The foregoing proof, in our view, was sufficient to discharge defendant’s initial burden on the motion for summary judgment, thereby obligating plaintiff to tender sufficient admissible proof to raise a question of fact as to whether she sustained a serious injury. This she failed to do. In opposition to defendant’s motion, plaintiff primarily relied upon the affidavit and medical reports prepared by Kenneth Yonemura, an assistant professor of neurological surgery and orthopedics, who evaluated plaintiff in late 1999. Although Yonemura opined that plaintiff suffers from thoracic outlet syndrome and probable fibromyalgia, which, in turn, he believes to be directly related to the 1997 accident, his reports do not contain objective, quantitative evidence to substantiate that diagnosis and appear to rely heavily upon plaintiff’s subjective complaints of pain and numbness.
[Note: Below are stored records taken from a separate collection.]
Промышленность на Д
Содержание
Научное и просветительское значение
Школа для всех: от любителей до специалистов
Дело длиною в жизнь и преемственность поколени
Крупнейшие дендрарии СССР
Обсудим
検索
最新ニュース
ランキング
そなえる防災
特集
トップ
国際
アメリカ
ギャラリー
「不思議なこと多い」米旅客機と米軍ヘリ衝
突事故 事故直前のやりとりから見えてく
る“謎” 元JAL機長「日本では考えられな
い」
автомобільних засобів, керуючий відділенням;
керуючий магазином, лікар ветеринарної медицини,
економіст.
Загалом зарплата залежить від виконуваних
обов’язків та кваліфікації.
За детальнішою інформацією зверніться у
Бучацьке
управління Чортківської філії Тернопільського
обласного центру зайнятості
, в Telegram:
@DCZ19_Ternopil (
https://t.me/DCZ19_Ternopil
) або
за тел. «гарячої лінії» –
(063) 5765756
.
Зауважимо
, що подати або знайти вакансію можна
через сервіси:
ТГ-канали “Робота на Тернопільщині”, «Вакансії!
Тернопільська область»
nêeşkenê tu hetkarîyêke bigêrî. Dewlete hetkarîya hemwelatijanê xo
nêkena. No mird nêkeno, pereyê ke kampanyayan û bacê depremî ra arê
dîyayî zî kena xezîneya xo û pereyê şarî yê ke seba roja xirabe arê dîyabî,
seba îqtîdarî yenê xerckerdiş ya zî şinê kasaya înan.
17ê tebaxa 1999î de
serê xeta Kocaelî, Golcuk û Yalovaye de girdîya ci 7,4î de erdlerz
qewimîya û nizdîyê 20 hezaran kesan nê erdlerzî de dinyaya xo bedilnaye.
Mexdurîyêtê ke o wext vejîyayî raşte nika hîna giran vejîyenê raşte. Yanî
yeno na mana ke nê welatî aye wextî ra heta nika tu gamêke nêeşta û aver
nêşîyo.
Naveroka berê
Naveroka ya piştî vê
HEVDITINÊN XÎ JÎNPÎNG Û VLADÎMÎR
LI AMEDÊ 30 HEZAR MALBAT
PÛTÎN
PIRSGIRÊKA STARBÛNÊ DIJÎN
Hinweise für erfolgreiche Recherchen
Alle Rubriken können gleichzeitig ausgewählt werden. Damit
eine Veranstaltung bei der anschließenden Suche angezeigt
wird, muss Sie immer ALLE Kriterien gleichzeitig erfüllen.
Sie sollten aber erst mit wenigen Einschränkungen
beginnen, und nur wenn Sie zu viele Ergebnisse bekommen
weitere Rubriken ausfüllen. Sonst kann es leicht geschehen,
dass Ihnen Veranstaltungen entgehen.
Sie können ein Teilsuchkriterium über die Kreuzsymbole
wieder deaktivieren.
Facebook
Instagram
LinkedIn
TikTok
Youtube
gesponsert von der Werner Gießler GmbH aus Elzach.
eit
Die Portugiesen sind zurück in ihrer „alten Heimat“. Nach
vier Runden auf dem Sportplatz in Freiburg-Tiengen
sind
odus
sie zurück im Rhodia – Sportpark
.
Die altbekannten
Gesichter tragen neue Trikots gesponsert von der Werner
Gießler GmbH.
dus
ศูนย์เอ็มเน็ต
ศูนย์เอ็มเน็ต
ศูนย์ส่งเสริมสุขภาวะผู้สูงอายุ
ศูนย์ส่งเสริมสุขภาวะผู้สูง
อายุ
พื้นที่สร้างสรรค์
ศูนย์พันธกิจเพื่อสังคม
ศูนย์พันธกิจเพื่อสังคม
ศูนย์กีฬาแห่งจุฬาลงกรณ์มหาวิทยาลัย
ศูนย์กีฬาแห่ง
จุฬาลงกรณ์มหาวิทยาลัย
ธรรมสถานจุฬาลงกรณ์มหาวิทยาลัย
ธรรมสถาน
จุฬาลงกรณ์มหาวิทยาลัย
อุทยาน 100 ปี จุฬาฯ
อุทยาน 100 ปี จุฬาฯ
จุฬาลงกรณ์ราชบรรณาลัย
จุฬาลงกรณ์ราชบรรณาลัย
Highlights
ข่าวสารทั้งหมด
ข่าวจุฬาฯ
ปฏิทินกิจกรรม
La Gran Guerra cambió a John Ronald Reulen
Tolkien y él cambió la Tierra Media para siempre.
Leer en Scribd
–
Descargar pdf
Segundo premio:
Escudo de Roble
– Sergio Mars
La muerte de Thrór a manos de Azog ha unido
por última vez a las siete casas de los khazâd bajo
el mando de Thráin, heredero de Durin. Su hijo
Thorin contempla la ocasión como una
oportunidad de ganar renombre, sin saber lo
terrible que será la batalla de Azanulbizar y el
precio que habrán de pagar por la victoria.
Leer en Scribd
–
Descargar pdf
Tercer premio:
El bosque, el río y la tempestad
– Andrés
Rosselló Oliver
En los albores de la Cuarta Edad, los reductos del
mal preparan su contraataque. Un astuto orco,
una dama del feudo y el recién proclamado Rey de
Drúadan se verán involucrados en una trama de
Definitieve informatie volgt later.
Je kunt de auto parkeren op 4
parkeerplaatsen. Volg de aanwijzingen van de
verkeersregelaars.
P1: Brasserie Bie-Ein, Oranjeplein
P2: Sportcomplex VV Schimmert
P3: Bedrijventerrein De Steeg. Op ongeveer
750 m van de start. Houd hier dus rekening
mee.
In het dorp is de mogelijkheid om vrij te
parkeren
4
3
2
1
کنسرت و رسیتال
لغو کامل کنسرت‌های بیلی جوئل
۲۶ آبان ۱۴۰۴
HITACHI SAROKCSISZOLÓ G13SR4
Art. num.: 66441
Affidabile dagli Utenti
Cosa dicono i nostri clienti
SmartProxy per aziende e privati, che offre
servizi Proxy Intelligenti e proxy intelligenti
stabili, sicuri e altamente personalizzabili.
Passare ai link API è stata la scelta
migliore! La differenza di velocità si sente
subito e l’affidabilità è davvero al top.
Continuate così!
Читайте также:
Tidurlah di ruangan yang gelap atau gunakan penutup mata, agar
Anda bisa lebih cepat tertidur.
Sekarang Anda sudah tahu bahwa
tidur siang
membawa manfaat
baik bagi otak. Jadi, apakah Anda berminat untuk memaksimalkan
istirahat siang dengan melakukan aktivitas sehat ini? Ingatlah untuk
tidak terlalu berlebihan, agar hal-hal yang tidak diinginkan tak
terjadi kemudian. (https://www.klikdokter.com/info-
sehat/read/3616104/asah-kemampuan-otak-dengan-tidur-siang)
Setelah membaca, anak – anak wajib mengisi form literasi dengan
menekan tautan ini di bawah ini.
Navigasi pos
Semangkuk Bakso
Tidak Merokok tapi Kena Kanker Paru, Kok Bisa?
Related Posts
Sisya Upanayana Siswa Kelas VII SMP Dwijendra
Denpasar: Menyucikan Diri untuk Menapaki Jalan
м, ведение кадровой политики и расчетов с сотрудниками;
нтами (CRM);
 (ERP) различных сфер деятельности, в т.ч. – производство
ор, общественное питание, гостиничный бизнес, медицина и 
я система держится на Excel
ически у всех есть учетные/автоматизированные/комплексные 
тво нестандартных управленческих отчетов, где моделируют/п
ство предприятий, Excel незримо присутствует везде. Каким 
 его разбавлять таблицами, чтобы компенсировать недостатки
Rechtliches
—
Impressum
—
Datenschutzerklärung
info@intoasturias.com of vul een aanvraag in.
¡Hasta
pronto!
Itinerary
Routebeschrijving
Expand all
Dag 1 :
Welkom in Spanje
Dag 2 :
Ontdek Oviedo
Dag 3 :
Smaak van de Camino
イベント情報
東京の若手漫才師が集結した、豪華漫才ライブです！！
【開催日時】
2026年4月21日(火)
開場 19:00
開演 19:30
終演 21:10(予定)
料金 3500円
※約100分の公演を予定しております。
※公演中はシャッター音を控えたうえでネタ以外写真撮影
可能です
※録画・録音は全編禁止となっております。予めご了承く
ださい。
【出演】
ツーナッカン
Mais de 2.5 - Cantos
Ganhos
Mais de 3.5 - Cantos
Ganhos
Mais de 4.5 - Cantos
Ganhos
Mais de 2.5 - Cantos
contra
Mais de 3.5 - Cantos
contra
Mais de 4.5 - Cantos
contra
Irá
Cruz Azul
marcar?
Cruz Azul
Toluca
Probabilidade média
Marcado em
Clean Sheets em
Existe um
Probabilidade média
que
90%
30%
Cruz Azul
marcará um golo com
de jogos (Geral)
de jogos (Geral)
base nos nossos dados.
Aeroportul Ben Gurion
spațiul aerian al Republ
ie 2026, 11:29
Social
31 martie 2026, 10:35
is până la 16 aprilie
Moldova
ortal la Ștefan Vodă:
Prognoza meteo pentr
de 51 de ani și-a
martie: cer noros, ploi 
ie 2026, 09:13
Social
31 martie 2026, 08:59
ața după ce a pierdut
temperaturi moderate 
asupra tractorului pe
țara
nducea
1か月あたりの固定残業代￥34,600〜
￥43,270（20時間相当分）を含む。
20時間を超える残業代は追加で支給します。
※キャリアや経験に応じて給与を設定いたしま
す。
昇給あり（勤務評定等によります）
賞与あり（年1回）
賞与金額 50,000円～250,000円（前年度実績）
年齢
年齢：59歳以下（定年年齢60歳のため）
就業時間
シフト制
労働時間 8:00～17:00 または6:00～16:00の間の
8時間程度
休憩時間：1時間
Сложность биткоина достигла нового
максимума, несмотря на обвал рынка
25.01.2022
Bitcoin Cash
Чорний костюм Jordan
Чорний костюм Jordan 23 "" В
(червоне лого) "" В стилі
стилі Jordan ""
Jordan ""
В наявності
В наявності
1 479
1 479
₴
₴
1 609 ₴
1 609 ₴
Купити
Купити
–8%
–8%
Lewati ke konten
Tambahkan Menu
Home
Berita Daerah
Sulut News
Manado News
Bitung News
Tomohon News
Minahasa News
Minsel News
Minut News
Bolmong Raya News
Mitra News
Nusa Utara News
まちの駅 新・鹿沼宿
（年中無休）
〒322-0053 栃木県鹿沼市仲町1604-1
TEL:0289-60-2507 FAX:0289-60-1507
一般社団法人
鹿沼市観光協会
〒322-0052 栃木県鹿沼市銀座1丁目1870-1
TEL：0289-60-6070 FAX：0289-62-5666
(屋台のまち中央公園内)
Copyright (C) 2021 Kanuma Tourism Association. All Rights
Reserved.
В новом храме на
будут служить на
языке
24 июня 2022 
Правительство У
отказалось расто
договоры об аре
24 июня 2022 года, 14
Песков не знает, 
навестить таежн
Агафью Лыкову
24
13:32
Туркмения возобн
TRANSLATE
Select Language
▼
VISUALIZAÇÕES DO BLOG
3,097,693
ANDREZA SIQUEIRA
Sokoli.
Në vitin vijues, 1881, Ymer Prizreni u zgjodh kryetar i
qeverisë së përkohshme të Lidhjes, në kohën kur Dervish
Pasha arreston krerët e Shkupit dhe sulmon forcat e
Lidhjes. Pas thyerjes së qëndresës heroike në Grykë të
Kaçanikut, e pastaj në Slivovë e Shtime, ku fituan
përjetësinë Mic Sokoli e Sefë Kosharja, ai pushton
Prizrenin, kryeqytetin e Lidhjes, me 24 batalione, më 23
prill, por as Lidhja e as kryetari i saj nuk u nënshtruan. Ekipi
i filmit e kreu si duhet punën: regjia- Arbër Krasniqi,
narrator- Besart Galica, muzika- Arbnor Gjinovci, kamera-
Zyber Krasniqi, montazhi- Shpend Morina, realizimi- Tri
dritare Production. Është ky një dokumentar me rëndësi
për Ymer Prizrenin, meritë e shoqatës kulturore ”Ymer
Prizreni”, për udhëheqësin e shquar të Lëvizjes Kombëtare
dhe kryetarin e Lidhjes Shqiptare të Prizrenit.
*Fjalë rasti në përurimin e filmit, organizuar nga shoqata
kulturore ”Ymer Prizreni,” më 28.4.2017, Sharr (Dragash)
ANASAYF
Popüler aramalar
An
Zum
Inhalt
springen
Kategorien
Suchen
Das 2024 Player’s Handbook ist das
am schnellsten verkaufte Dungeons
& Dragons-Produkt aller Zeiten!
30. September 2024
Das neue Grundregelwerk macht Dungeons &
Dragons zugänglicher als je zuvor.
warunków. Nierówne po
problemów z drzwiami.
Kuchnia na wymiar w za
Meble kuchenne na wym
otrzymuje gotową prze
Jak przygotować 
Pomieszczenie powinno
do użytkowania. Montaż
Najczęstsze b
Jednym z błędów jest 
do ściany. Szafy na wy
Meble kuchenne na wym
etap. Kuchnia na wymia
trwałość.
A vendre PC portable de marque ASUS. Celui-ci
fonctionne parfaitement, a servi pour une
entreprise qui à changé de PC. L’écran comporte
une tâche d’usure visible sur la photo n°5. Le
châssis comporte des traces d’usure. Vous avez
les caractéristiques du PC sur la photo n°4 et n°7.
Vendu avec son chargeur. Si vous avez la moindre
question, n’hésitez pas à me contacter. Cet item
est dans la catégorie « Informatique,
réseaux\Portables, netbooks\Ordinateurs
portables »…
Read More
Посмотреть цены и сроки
Moreover, even if such deficiencies were not fatal to Yonemura’s reports, as Supreme Court aptly observed, Yonemura failed to opine that the limitations experienced by plaintiff are indeed permanent. Accordingly, Supreme Court properly granted defendant’s motion for summary judgment as to this aspect of plaintiffs serious injury claim.
We reach a similar conclusion with regard to plaintiffs 90/ 180-day claim, as plaintiff failed to demonstrate that her “normal activities were substantially curtailed for the requisite period of time” (Marks v Brown, 3 AD3d 648, 651 [2004]). At best, plaintiffs proof established that she was unable to work only the last 74 of the 180 days immediately following her accident.* Inasmuch as plaintiff worked the first 106 days following her accident, and given the absence of any testimony to substantiate her professed inability to cook and clean following the accident, plaintiff plainly did not meet her burden of proof in this regard. Accordingly, Supreme Court’s order granting defendant’s motion for summary judgment dismissing the complaint is affirmed.
*849Mercure, J.P., Peters, Spain and Carpinello, JJ., concur. Ordered that the order is affirmed, with costs.

 The accident occurred on November 14, 1997, but plaintiff did not stop working until March 1, 1998.